This small change makes things less stressful:

Please view in a fixed-width font such as Courier.

5V
HC04 |
|
|\ 1N4148 1N4148 |-d
+-| o--|>|---+---|>|--+---+--g| BS170
| |/ | | | |-s
| \ | \ |
| 560 | 100k +---->Vout
+------+ \ === \
| / 10n / to load
| | | |
|\ | | | |
PWM >---+---| o--+-||--+ | |
| |/ 10n | |
| | |
| HC04 | |
| | |
| | |
from PIC | 100k | |
_ _ +---/\/\----------------+---+
____| |_| |_ |

Nice circuit! If the PIC runs a (timer interrupt) loop, and
a spare output pin is available, you can save the HC04
inverters. Just toggle 2 outputs inside such loop.

 

[Fritz Schlunder]

yes that will never work, use a small pnp bipolar transistor instead. emitter
to 5v, base to port pin via a 100R resistor, collector to external circuit. you
will get a small votl drop 0.3-0.5v, if that is not acceptable for your
circuit you could try a germanium transistor, otherwise you will be beter using
a power management chip.

Lessee here. 5V @ Emitter minus 0.7V Emitter-Base drop = 4.3V

V=IR

4.3V=100*I
I=43mA (when pin low)

The PIC I/O lines are normally only rated for 25mA maximum.
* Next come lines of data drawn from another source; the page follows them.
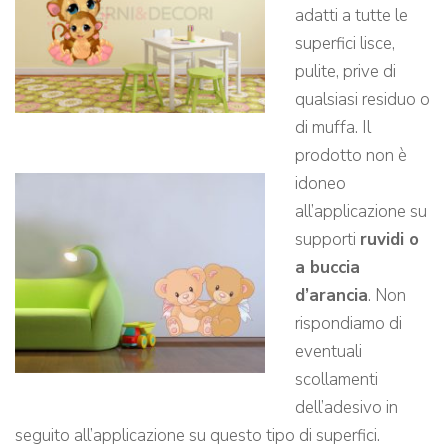
adatti a tutte le
superfici lisce,
pulite, prive di
qualsiasi residuo o
di muffa. Il
prodotto non è
idoneo
all’applicazione su
supporti
ruvidi o
a buccia
d’arancia
. Non
rispondiamo di
eventuali
scollamenti
dell’adesivo in
seguito all’applicazione su questo tipo di superfici.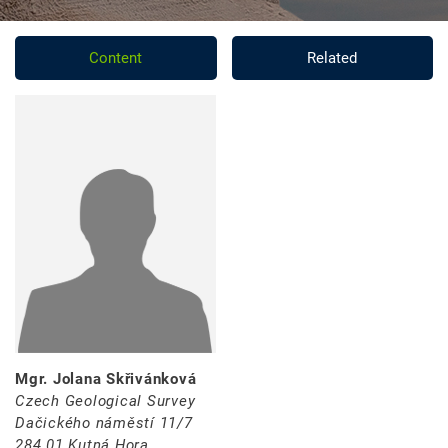
Content
Related
Mgr. Jolana Skřivánková
Czech Geological Survey
Dačického náměstí 11/7
284 01 Kutná Hora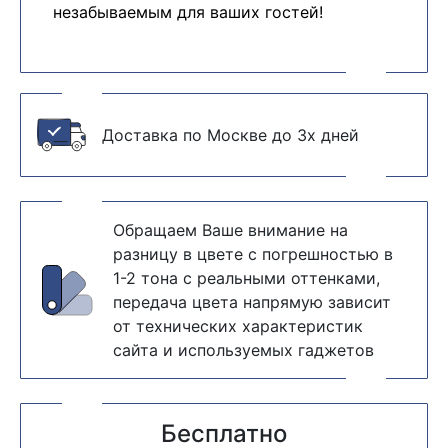
незабываемым для ваших гостей!
Доставка по Москве до 3х дней
Обращаем Ваше внимание на
разницу в цвете с погрешностью в
1-2 тона с реальными оттенками,
передача цвета напрямую зависит
от технических характеристик
сайта и используемых гаджетов
Бесплатно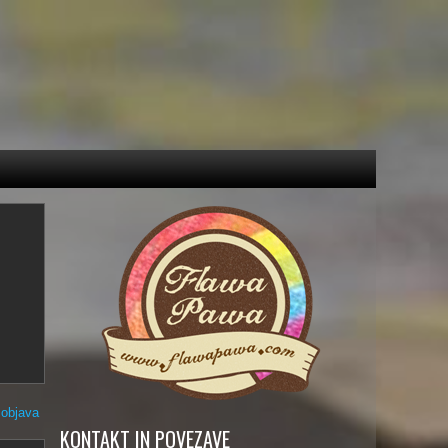
 objava
KONTAKT IN POVEZAVE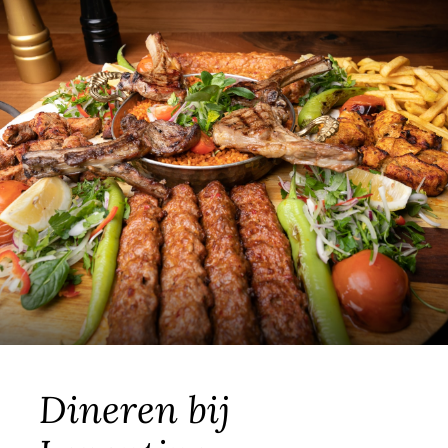
Dineren bij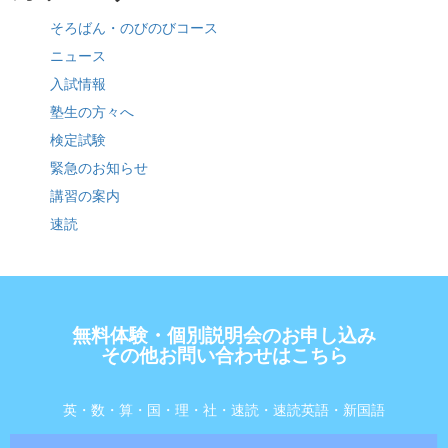
そろばん・のびのびコース
ニュース
入試情報
塾生の方々へ
検定試験
緊急のお知らせ
講習の案内
速読
無料体験・個別説明会のお申し込み
その他お問い合わせはこちら
英・数・算・国・理・社・速読・速読英語・新国語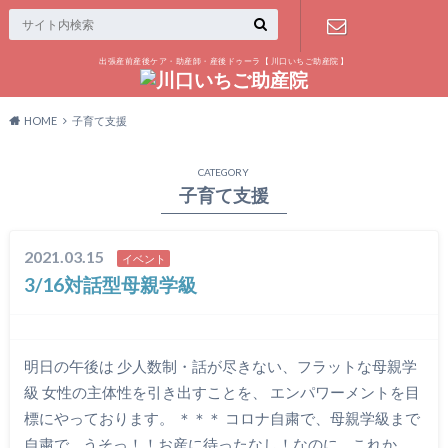
出張産前産後ケア・助産師・産後ドゥーラ【 川口いちご助産院 】
お問い合わ
HOME
子育て支援
せ
CATEGORY
子育て支援
2021.03.15
イベント
3/16対話型母親学級
明日の午後は 少人数制・話が尽きない、フラットな母親学
級 女性の主体性を引き出すことを、 エンパワーメントを目
標にやっております。 ＊＊＊ コロナ自粛で、母親学級まで
自粛で… うそっ！！お産に待ったなし！なのに… これか…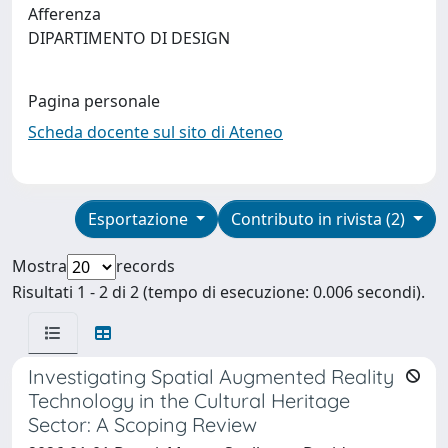
Afferenza
DIPARTIMENTO DI DESIGN
Pagina personale
Scheda docente sul sito di Ateneo
Esportazione
Contributo in rivista (2)
Mostra
records
Risultati 1 - 2 di 2 (tempo di esecuzione: 0.006 secondi).
Investigating Spatial Augmented Reality
Technology in the Cultural Heritage
Sector: A Scoping Review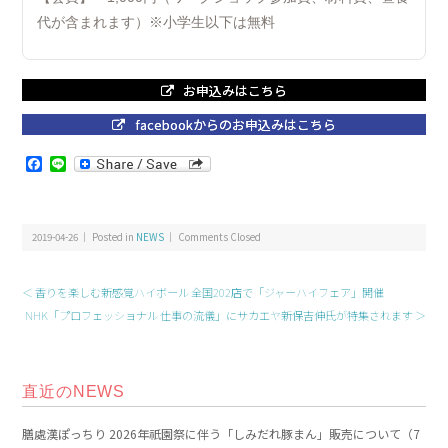
代が含まれます）※小学生以下は無料
お申込みはこちら
facebookからのお申込みはこちら
Facebook
Line
2019-04-26 ｜ Posted in
NEWS
｜
Comments Closed
＜ 香りを楽しむ新感覚ハイボール 全国202店で「ジャーハイフェア」開催
NHK「プロフェッショナル 仕事の流儀」にサカエヤ新保吉伸氏が特集されます ＞
直近のNEWS
膳處漢ぽっちり 2026年祇園祭に伴う「しみだれ豚まん」販売について（7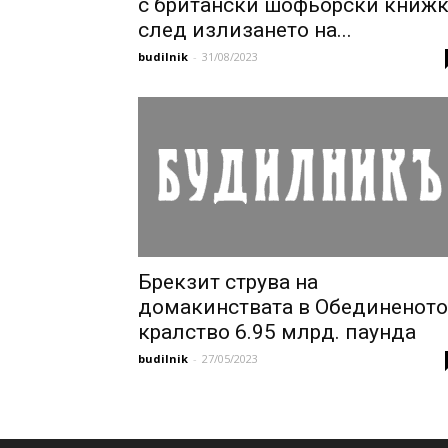
с британски шофьорски книж
след излизането на...
budilnik
-
31/08/2023
Брекзит струва на
домакинствата в Обединеното
кралство 6.95 млрд. паунда
budilnik
-
27/05/2023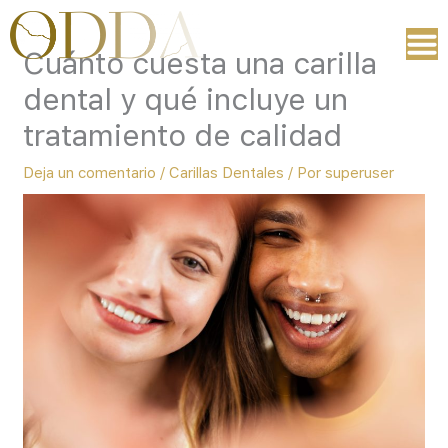
Ir
al
Cuánto cuesta una carilla
contenido
dental y qué incluye un
tratamiento de calidad
Deja un comentario
/
Carillas Dentales
/ Por
superuser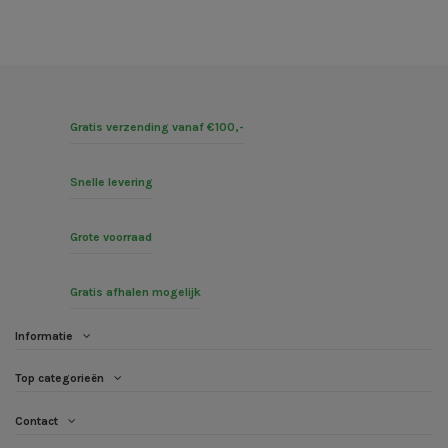
Gratis verzending vanaf €100,-
Snelle levering
Grote voorraad
Gratis afhalen mogelijk
Informatie
Top categorieën
Contact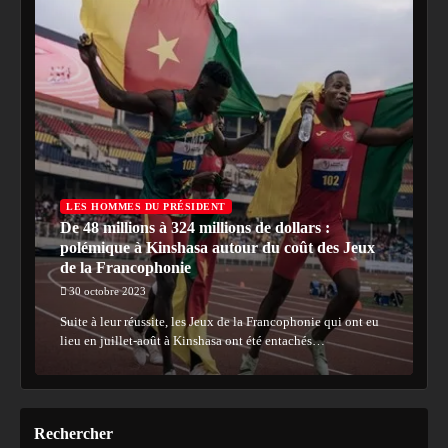
LES HOMMES DU PRÉSIDENT
De 48 millions à 324 millions de dollars :
polémique à Kinshasa autour du coût des Jeux
de la Francophonie
30 octobre 2023
Suite à leur réussite, les Jeux de la Francophonie qui ont eu
lieu en juillet-août à Kinshasa ont été entachés…
Rechercher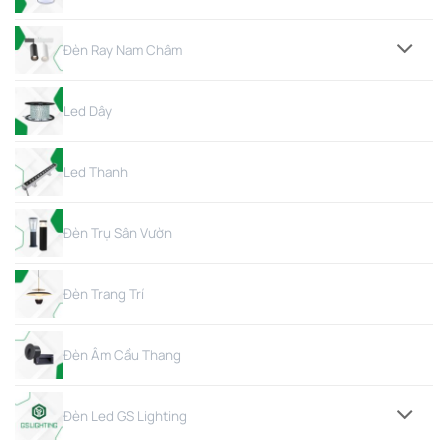
Đèn Ray Nam Châm
Led Dây
Led Thanh
Đèn Trụ Sân Vườn
Đèn Trang Trí
Đèn Âm Cầu Thang
Đèn Led GS Lighting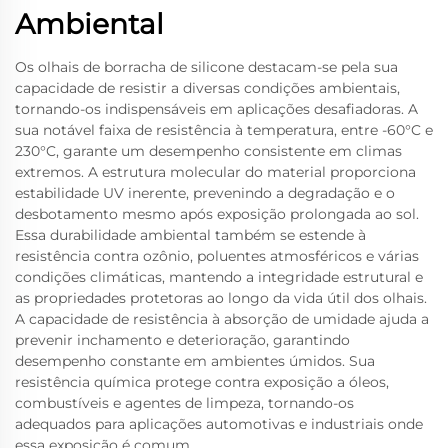
Ambiental
Os olhais de borracha de silicone destacam-se pela sua
capacidade de resistir a diversas condições ambientais,
tornando-os indispensáveis em aplicações desafiadoras. A
sua notável faixa de resistência à temperatura, entre -60°C e
230°C, garante um desempenho consistente em climas
extremos. A estrutura molecular do material proporciona
estabilidade UV inerente, prevenindo a degradação e o
desbotamento mesmo após exposição prolongada ao sol.
Essa durabilidade ambiental também se estende à
resistência contra ozônio, poluentes atmosféricos e várias
condições climáticas, mantendo a integridade estrutural e
as propriedades protetoras ao longo da vida útil dos olhais.
A capacidade de resistência à absorção de umidade ajuda a
prevenir inchamento e deterioração, garantindo
desempenho constante em ambientes úmidos. Sua
resistência química protege contra exposição a óleos,
combustíveis e agentes de limpeza, tornando-os
adequados para aplicações automotivas e industriais onde
essa exposição é comum.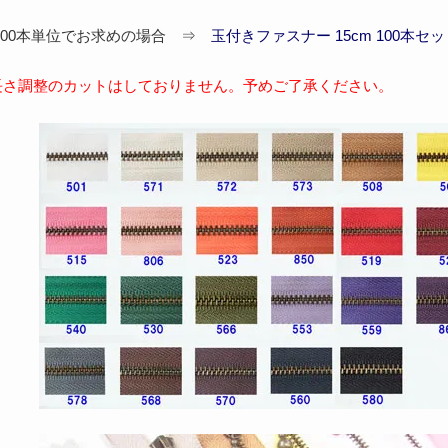
100本単位でお求めの場合 ⇒
玉付きファスナー 15cm 100本
長さ調整のカットはしておりません。予めご了承ください。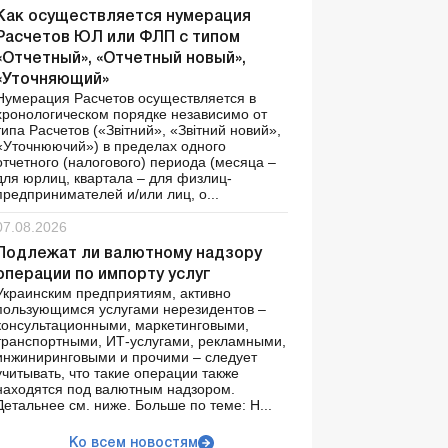
Как осуществляется нумерация
Расчетов ЮЛ или ФЛП с типом
«Отчетный», «Отчетный новый»,
«Уточняющий»
Нумерация Расчетов осуществляется в
хронологическом порядке независимо от
типа Расчетов («Звітний», «Звітний новий»,
«Уточнюючий») в пределах одного
отчетного (налогового) периода (месяца –
для юрлиц, квартала – для физлиц-
предпринимателей и/или лиц, о...
07.08.2026
Подлежат ли валютному надзору
операции по импорту услуг
Украинским предприятиям, активно
пользующимся услугами нерезидентов –
консультационными, маркетинговыми,
транспортными, ИТ-услугами, рекламными,
инжиниринговыми и прочими – следует
учитывать, что такие операции также
находятся под валютным надзором.
Детальнее см. ниже. Больше по теме: Н...
Ко всем новостям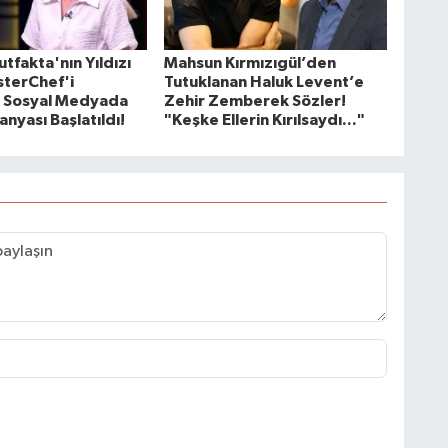
tfakta'nın Yıldızı
Mahsun Kırmızıgül’den
terChef'i
Tutuklanan Haluk Levent’e
ı! Sosyal Medyada
Zehir Zemberek Sözler!
nyası Başlatıldı!
"Keşke Ellerin Kırılsaydı..."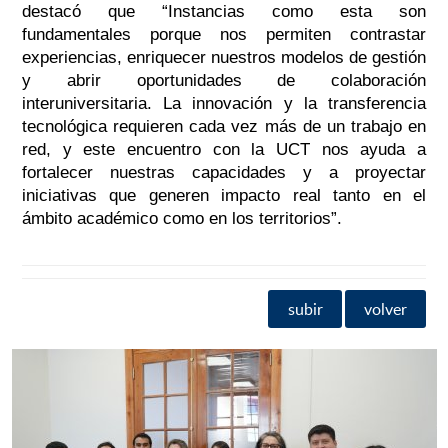
destacó que
“Instancias como esta son
fundamentales porque nos permiten contrastar
experiencias, enriquecer nuestros modelos de gestión
y abrir oportunidades de colaboración
interuniversitaria. La innovación y la transferencia
tecnológica requieren cada vez más de un trabajo en
red, y este encuentro con la UCT nos ayuda a
fortalecer nuestras capacidades y a proyectar
iniciativas que generen impacto real tanto en el
ámbito académico como en los territorios”.
subir
volver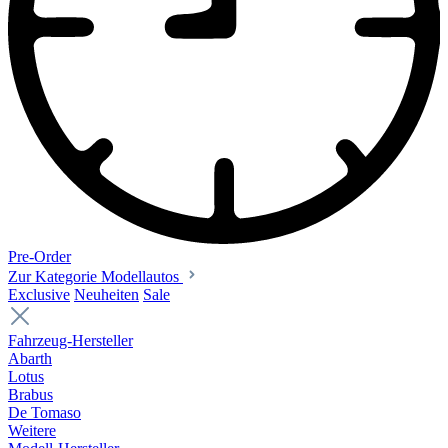
Pre-Order
Zur Kategorie Modellautos
Exclusive
Neuheiten
Sale
Fahrzeug-Hersteller
Abarth
Lotus
Brabus
De Tomaso
Weitere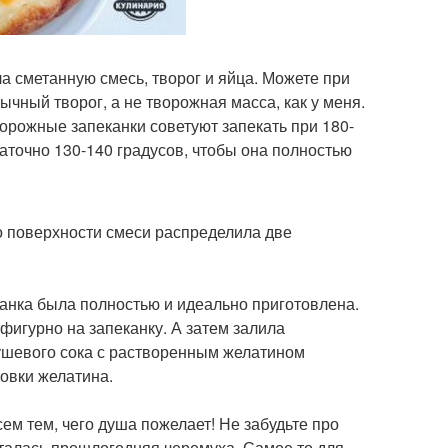
а сметанную смесь, творог и яйца. Можете при
бычный творог, а не творожная масса, как у меня.
ворожные запеканки советуют запекать при 180-
таточно 130-140 градусов, чтобы она полностью
о поверхности смеси распределила две
канка была полностью и идеально приготовлена.
фигурно на запеканку. А затем залила
рушевого сока с растворенным желатином
ковки желатина.
сем тем, чего душа пожелает! Не забудьте про
сталась прошлогодняя черемуха. Самое то для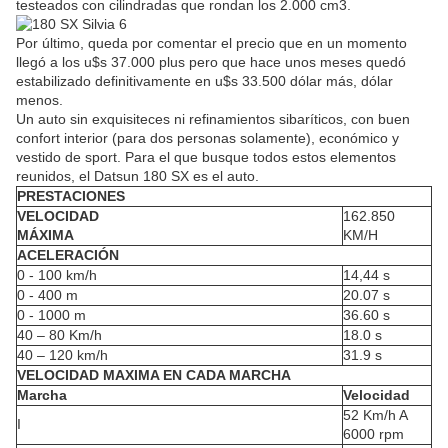
testeados con cilindradas que rondan los 2.000 cm3.
Por último, queda por comentar el precio que en un momento
llegó a los u$s 37.000 plus pero que hace unos meses quedó
estabilizado definitivamente en u$s 33.500 dólar más, dólar
menos.
Un auto sin exquisiteces ni refinamientos sibaríticos, con buen
confort interior (para dos personas solamente), económico y
vestido de sport. Para el que busque todos estos elementos
reunidos, el Datsun 180 SX es el auto.
PRESTACIONES
VELOCIDAD
162.850
MÁXIMA
KM/H
ACELERACIÓN
0 - 100 km/h
14,44 s
0 - 400 m
20.07 s
0 - 1000 m
36.60 s
40 – 80 Km/h
18.0 s
40 – 120 km/h
31.9 s
VELOCIDAD MAXIMA EN CADA MARCHA
Marcha
Velocidad
52 Km/h A
I
6000 rpm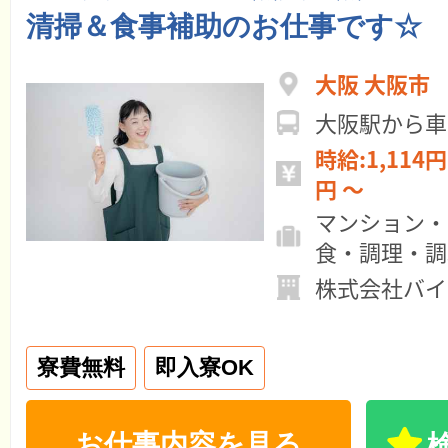
清掃＆食事補助のお仕事です☆
大阪 大阪市
大阪駅から車
時給:1,114円 ～ 月給:15
円 ～
マンション・
食・調理・調
株式会社バイ
寮費無料
即入寮OK
お仕事内容を見る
You will be
abusing your PIC by using such a small base resistor. Since the OP only
needs load current in the "low milliamp range" he should use a much larger
base resistor if he is going to go this route. Something in the range of
1k-4.7k would probably be a better choice. Some PNP device like the 2N4403
or 2N3906 aught to work fine. If the load current is small enough the
emitter collector drop may even get smaller than 0.3V-0.5V.

Or to use one less resistor just do what others are suggesting and switch
the load from the low side with the N-Channel device, or switch it high side
with a P-Channel MOSFET instead. The 100 Ohm gate resistor isn't strictly
necessary, although some engineers will argue with great conviction that it
is. The MOSFET based solution will switch a fair amount faster than the BJT
method.

 

[CBarn24050]

thank you for that correction, I'd like to say it was a typo, the truth is i
was too lazy to calculate it. On the bright side, it still looks like the best
solution on offer so far.

 

[Rob]

Many thanks for your suggestions and help Fred, Win and others.
regards
rob